Work order: Please copy each line below that contains the string "down".

Data to examine:

>>>

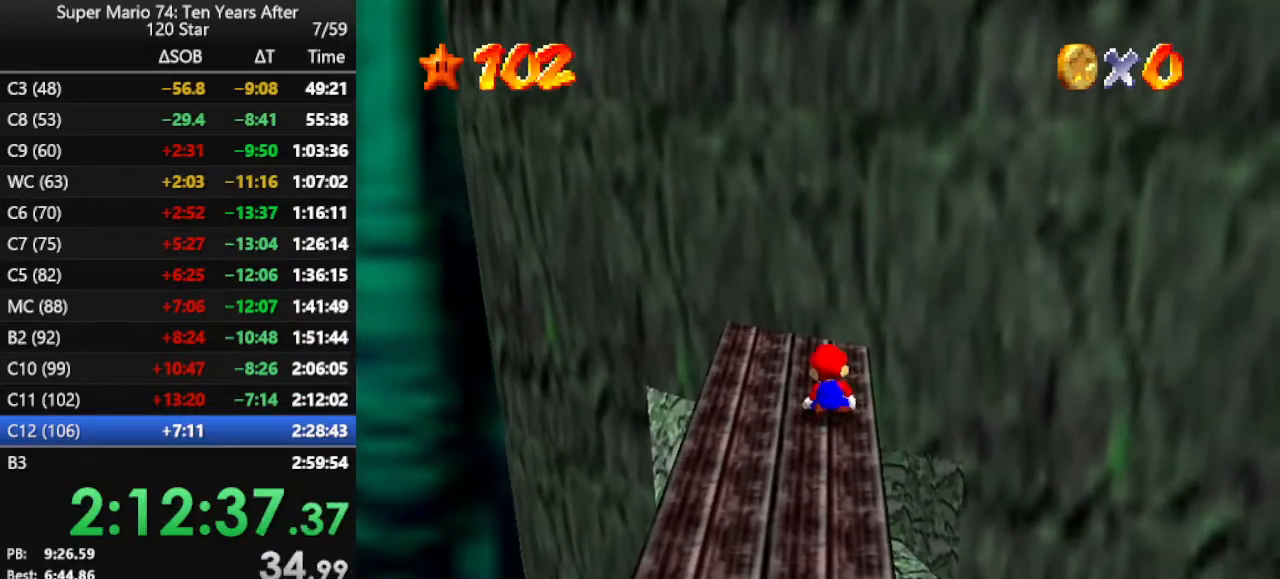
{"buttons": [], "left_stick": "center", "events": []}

<<<
>>>

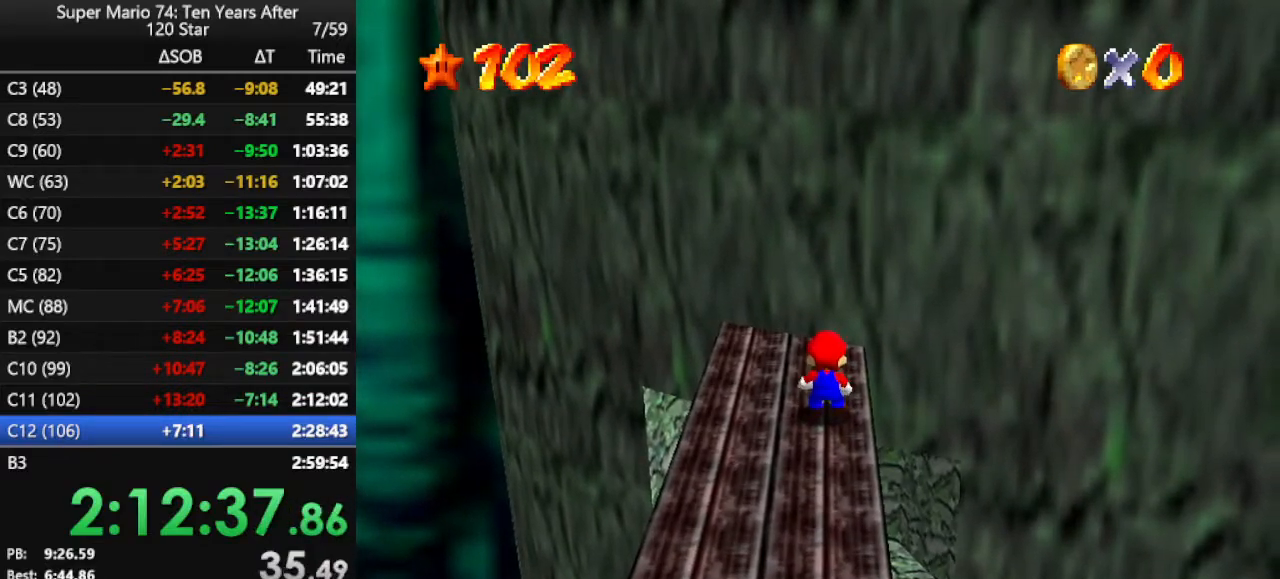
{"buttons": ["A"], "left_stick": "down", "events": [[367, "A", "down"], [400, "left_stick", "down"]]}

<<<
>>>

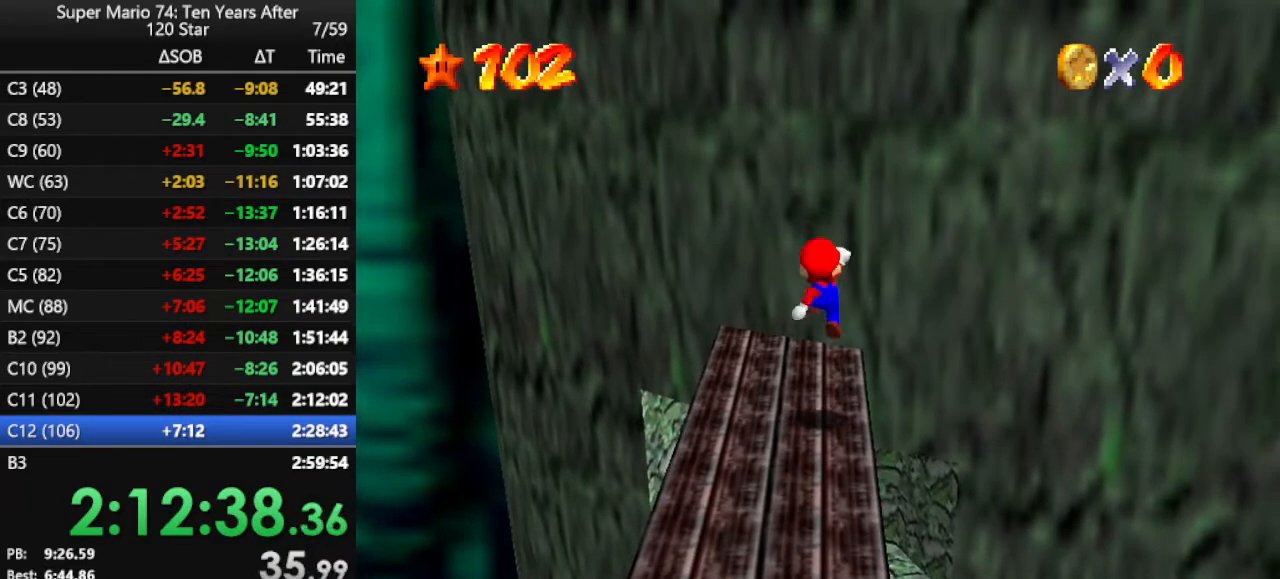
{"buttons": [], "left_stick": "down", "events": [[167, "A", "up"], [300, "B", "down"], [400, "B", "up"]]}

<<<

Result of the task:
{"buttons": ["A"], "left_stick": "down", "events": [[367, "A", "down"], [400, "left_stick", "down"]]}
{"buttons": [], "left_stick": "down", "events": [[167, "A", "up"], [300, "B", "down"], [400, "B", "up"]]}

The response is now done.